Forever 33

Description

175 pages
$16.95
ISBN 0-7710-1809-6

Year

1982

Contributor

Reviewed by Janet Money

Janet Money is a writer and policy analyst for the Canadian Cystic
Fibrosis Foundation in Toronto.

Review

A soldier knows that he will die, and buried deep he’ll be. The digger may live to ninety-nine but he’ll stay thirty-three.

McClelland and Stewart did not declare a winner in the 1980 Seal First Novel Competition, but it did publish this entry, Forever 33.

Byfield has set his short novel in a fictional Alberta town called Brerry, during the Depression. The gravedigger who quotes the rhyme above is a mysterious stranger who qualifies for the job with the statement, “It’s many dealings I’ve had with death.”

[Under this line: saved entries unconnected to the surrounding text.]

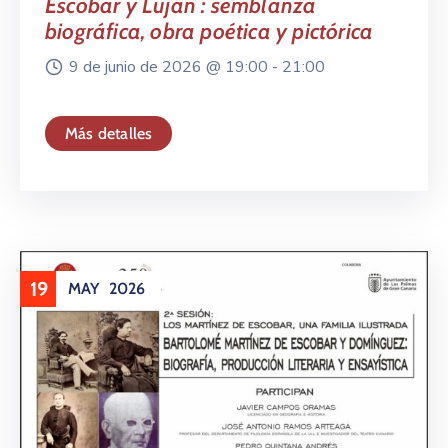
Escobar y Luján : semblanza
biográfica, obra poética y pictórica
9 de junio de 2026 @
19:00 -
21:00
Más detalles
19
MAY
2026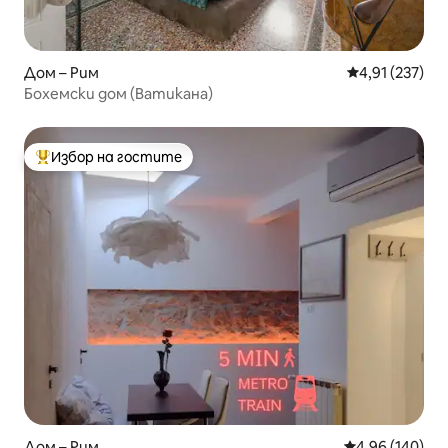
Дом – Рим
Средна оценка
4,91 (237)
Бохемски дом (Ватикана)
Избор на гостите
Най-популярен избор на гостите
Дом – Рим
Средна оценка
4,96 (140)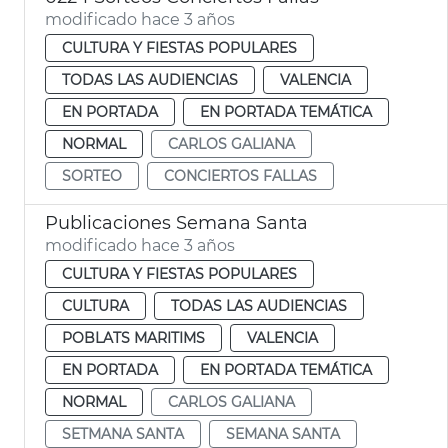
modificado hace 3 años
CULTURA Y FIESTAS POPULARES
TODAS LAS AUDIENCIAS
VALENCIA
EN PORTADA
EN PORTADA TEMÁTICA
NORMAL
CARLOS GALIANA
SORTEO
CONCIERTOS FALLAS
Publicaciones Semana Santa
modificado hace 3 años
CULTURA Y FIESTAS POPULARES
CULTURA
TODAS LAS AUDIENCIAS
POBLATS MARITIMS
VALENCIA
EN PORTADA
EN PORTADA TEMÁTICA
NORMAL
CARLOS GALIANA
SETMANA SANTA
SEMANA SANTA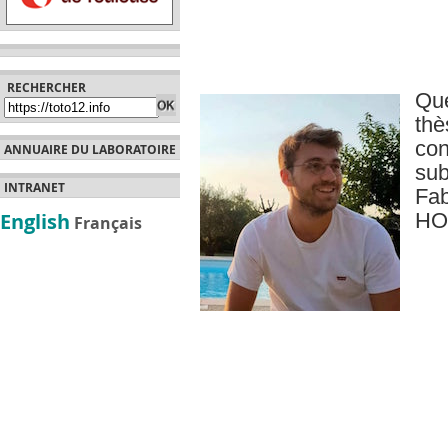
RECHERCHER
Qu
th
con
ANNUAIRE DU LABORATOIRE
sub
INTRANET
Fa
English
HO
Français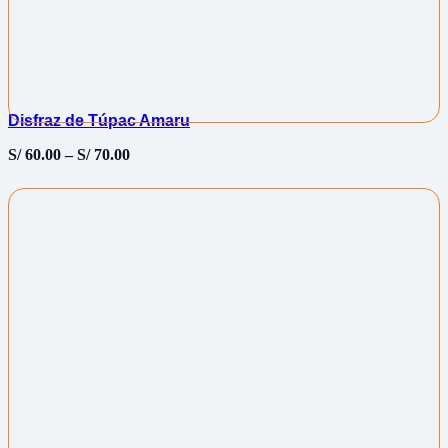
Disfraz de Túpac Amaru
S/
60.00
–
S/
70.00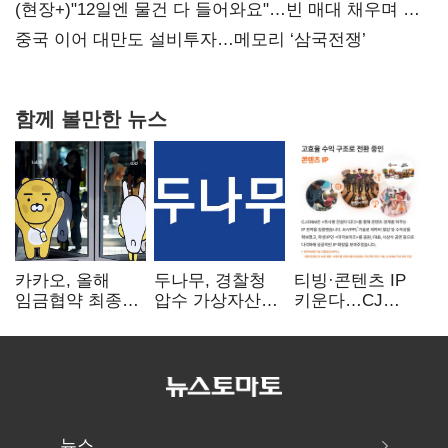
20억 키맞추기
(현장+)"12일엔 물건 다 들어와요"…빈 매대 채우며 문
연 홈플러스
중국 이어 대만도 설비투자…메모리 ‘삼국전쟁’
함께 볼만한 뉴스
카카오, 올해
두나무, 경찰청
티빙·콘텐츠 IP
임금협약 최종
압수 가상자산
키운다…CJ
타결…연봉 6.3%
보관 맡는다…
ENM, 하반기
인상·격려금
커스터디 사업
글로벌 확장 가속
300만원
최종 낙찰
뉴스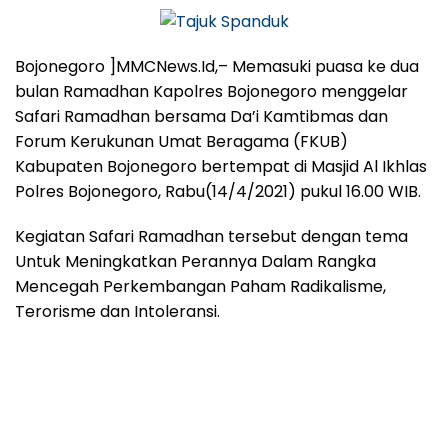
Bojonegoro ]MMCNews.Id,– Memasuki puasa ke dua
bulan Ramadhan Kapolres Bojonegoro menggelar
Safari Ramadhan bersama Da’i Kamtibmas dan
Forum Kerukunan Umat Beragama (FKUB)
Kabupaten Bojonegoro bertempat di Masjid Al Ikhlas
Polres Bojonegoro, Rabu(14/4/2021) pukul 16.00 WIB.
Kegiatan Safari Ramadhan tersebut dengan tema
Untuk Meningkatkan Perannya Dalam Rangka
Mencegah Perkembangan Paham Radikalisme,
Terorisme dan Intoleransi.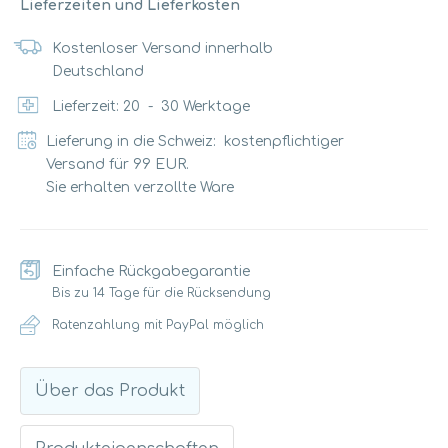
Lieferzeiten und Lieferkosten
Kostenloser Versand innerhalb
Deutschland
Lieferzeit:
20
-
30
Werktage
Lieferung in die Schweiz: kostenpflichtiger
Versand für 99 EUR.
Sie erhalten verzollte Ware
Einfache Rückgabegarantie
Bis zu 14 Tage für die Rücksendung
Ratenzahlung mit PayPal möglich
Über das Produkt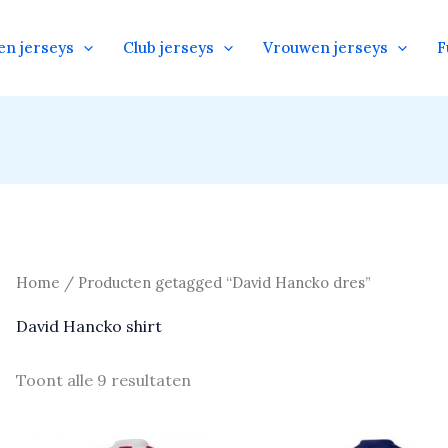
en jerseys
Club jerseys
Vrouwen jerseys
F
Home
/ Producten getagged “David Hancko dres”
David Hancko shirt
Toont alle 9 resultaten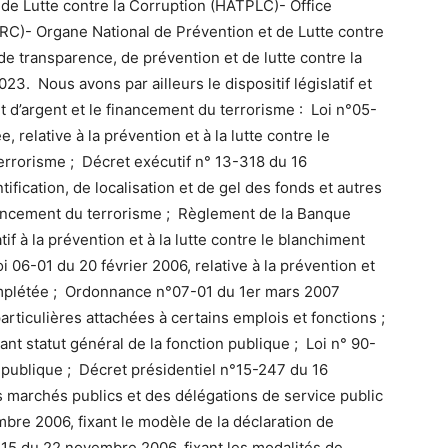
 de Lutte contre la Corruption (HATPLC)- Office
RC)- Organe National de Prévention et de Lutte contre
de transparence, de prévention et de lutte contre la
023. Nous avons par ailleurs le dispositif législatif et
t d’argent et le financement du terrorisme : Loi n°05-
 relative à la prévention et à la lutte contre le
errorisme ; Décret exécutif n° 13-318 du 16
ification, de localisation et de gel des fonds et autres
inancement du terrorisme ; Règlement de la Banque
f à la prévention et à la lutte contre le blanchiment
i 06-01 du 20 février 2006, relative à la prévention et
 complétée ; Ordonnance n°07-01 du 1er mars 2007
particulières attachées à certains emplois et fonctions ;
nt statut général de la fonction publique ; Loi n° 90-
é publique ; Décret présidentiel n°15-247 du 16
marchés publics et des délégations de service public
bre 2006, fixant le modèle de la déclaration de
415 du 22 novembre 2006, fixant les modalités de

John Evans, a World War One veteran and amputee, also proves to be familiar with the lives of various townspeople. He understands the minister’s personal crisis, the hardware store owner’s seven-year itch and a youth’s desire to murder his insane father. And he quietly solves these problems, one after another, before slipping away to a more natural home, in London during the Battle of Britain. This digger is a soldier, and he does not live to ninety-nine.

Forever 33 tells a simple, mildly amusing story and makes few demands on the reader. Byfield’s dialogue is occasionally wooden, but his scenes are well drawn and his characters are interesting. This first novel is not an award-winner, but it shows promise of better things to come.